SAINT-EVREMONT Charles de « Saint-Evremoniana ou Recueil de diverses Pièces Curieuses. Avec des pensées judicieuses, de beaux traits d’Histoire, & des Remarques très utiles »
A Amsterdam, Pierre Mortier, 1701, in-16 (14,5 x 9,5 cm), (6) ff.-304 pp.-(14) ff., relié.
Reliure plein velin, dos lisse et muet, intérieur bien frais malgré une mouillure dans le coin supérieur des pages 1 à 64, cahiers déréglés.
Beau portrait de Saint-Evremont en frontispice.
Titre en rouge et noir.
Seconde Édition après l’Édition originale qui a été publiée par Ch. Cotolendi sous le titre « Saint-Evremoniana ou Dialogues des Nouveaux Dieux. Dédiés à M. Bontemps » A Paris, chez Michel Brunet, 1700, in-12.
[Charles Le Marquetel de Saint-Denis, seigneur de Saint-Évremond (1613 (ou 1614 ?)-1703), est un moraliste et critique libertin français.
Élevé chez les Jésuites, au collège de Clermont, il commença son droit à Caen, puis suivit avec distinction la carrière des armes. Ce soldat lettré et homme du monde connut tout d’abord une brillante carrière militaire dans l’état-major du prince de Condé sous le duc d’Enghien et sous le maréchal d’Hocquincourt.
En même temps il cultivait les lettres avec un esprit de raillerie et de satire, formant des relations avec des hommes de marque, avec Turenne, Créquy, d'Olonne, Clérembault, sans jamais négliger le plaisir vers lequel le portait sa nature épicurienne, lorsque ses railleries sur Condé lui firent perdre sa lieutenance en 1648.
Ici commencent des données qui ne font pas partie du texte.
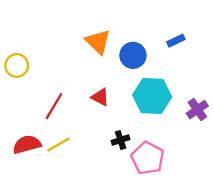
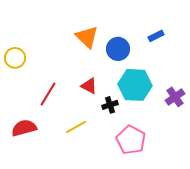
black cross: (121, 140) -> (110, 105), moved
yellow line: (58, 145) -> (76, 127), moved

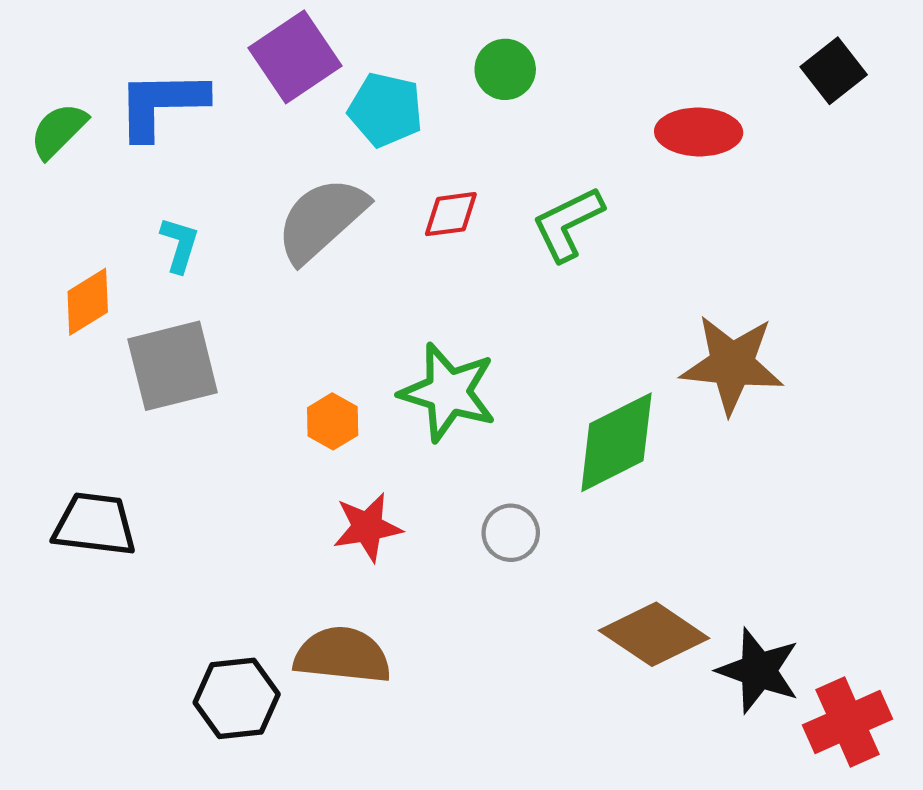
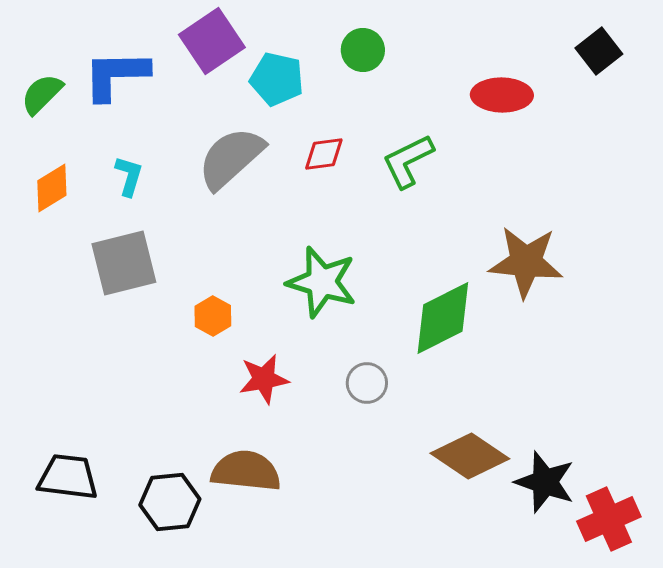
orange diamond: (88, 302) -> (52, 188), moved
orange hexagon: (333, 421) -> (213, 316), moved
black trapezoid: (95, 524) -> (68, 477), moved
La Fronde lui donna l’occasion de montrer à la fois son courage et son esprit. Ayant pris le parti de la Cour, dont il devint maréchal de camp en 1652, il resta fidèle à la cause royale et composa un spirituel pamphlet : la Retraite de M. de Longueville en Normandie.
Obligé de s’exiler vers la fin de 1661, il se réfugie en Hollande, puis en Angleterre où la cour et la ville lui firent très bon accueil. Le roi Charles II l’accueillit avec bienveillance et lui fit une pension de trois cents livres sterling. Il mena une vie d’épicurien, fréquentant l’élite de l’aristocratie et des gens de lettres. Quand la duchesse de Mazarin s’établit à Londres, il se fit son chancelier, l’aida à constituer le salon célèbre où se réunirent les écrivains de l’AngIeterre, et en devint l’un des principaux personnages.
Ses mœurs n’étaient peut-être pas étrangères à sa disgrâce. Il aurait été le destinataire d’une des Lettres de Cyrano de Bergerac adressée sous le nom « Mademoiselle de Saint-Denis ».Il est également l'auteur d'un livre sur Ninon de l'Enclos.
Les nombreuses démarches tentées pour faire cesser son exil n’aboutirent qu’après 1688 lorsque Louis XIV l’autorisera enfin à rentrer en France en 1689 mais, à cette époque, son grand âge, les habitudes prises, les faveurs de Guillaume III, son affection pour la duchesse de Mazarin ne lui permirent pas d’accepter la grâce si longtemps attendue. Il préféra finir sa vie à Londres où il s’éteignit à près de quatre-vingt-dix ans, sans se départir de la philosophie qui l’avait toujours caractérisé.